In fact, according to the former 170-pound kingpin, had it not been for White's new job offer and the follow up conversations, he would still be looking to secure his next fight inside the Octagon.
MMA Fighting has the word:
"(It's) A trying day for me. I knew the retirement was coming, but as a competitor, you hate hanging the gloves up. So, not real happy about it, but the way it is, everybody's gonna grow older and I'm just excited to still be a part of the UFC and going to fill this role of Athletic and Government relations. Dana has always been, sometimes he's the boss, sometimes he's a brother and sometimes he's a dad. He came to me, with my wife, and said, ‘Hey, you don't need to compete anymore. I've got a position for you, we've been looking to fill it. You fit the role perfectly.' In the end, he's right, he's right. When you lose the last two like I did, where I think if the fight would have went all 15 minutes I would have won both of them, he's right. I'm just glad I've got a position here to keep me in the sport. If he hadn't said that, I would have already had (another) fight under my belt."
The former NCAA All-American wrestler intends to take his new role seriously, vowing to do it the only way he knows how even if UFC executives aren't in complete agreement. After all, he was never anyone's "puppet" and doesn't intend to become one anytime in the future.
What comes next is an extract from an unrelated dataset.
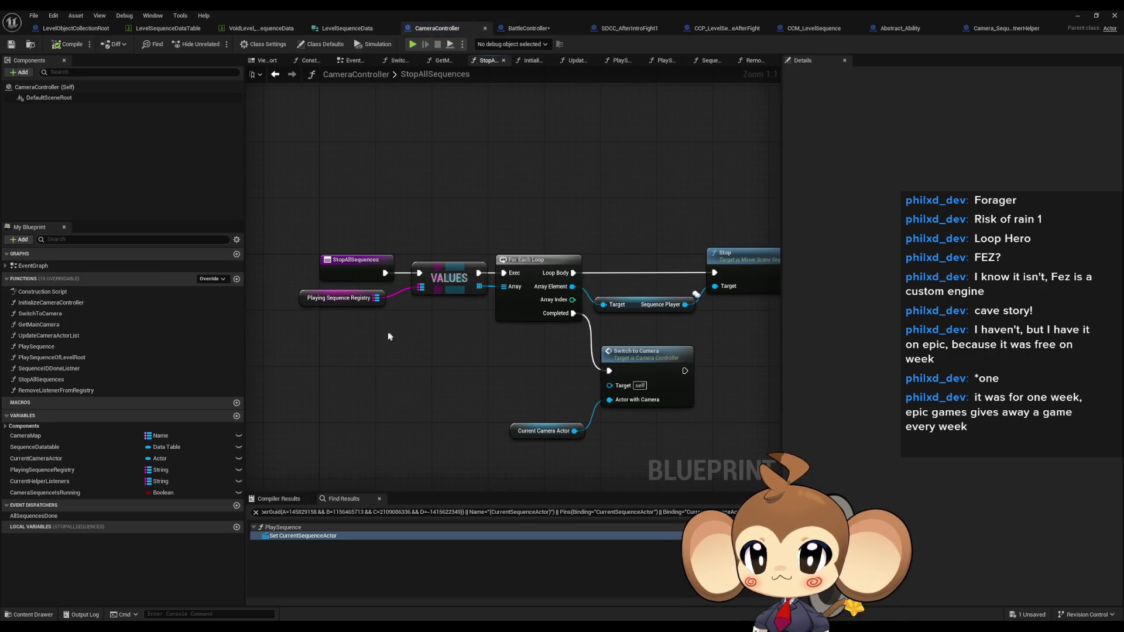
Paste a copy of the Playing Sequence Registry getter into empty space below the nodes.
drag(368, 338, 348, 302)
"Whenever they put a mic in my face, I always said and did what I wanted. I never was anybody's puppet. So, I'm going to do what I think is right and they want me to do what's right. They want to understand what's going on in a fighters mind sometimes. So, yes, I'm going to draw a paycheck from the UFC, but I'm there to give my perspective on whatever it is that arises. I don't think they have to worry about me siding with them and I don't think the fighters have to worry about that either. I'm going to do what I think is right."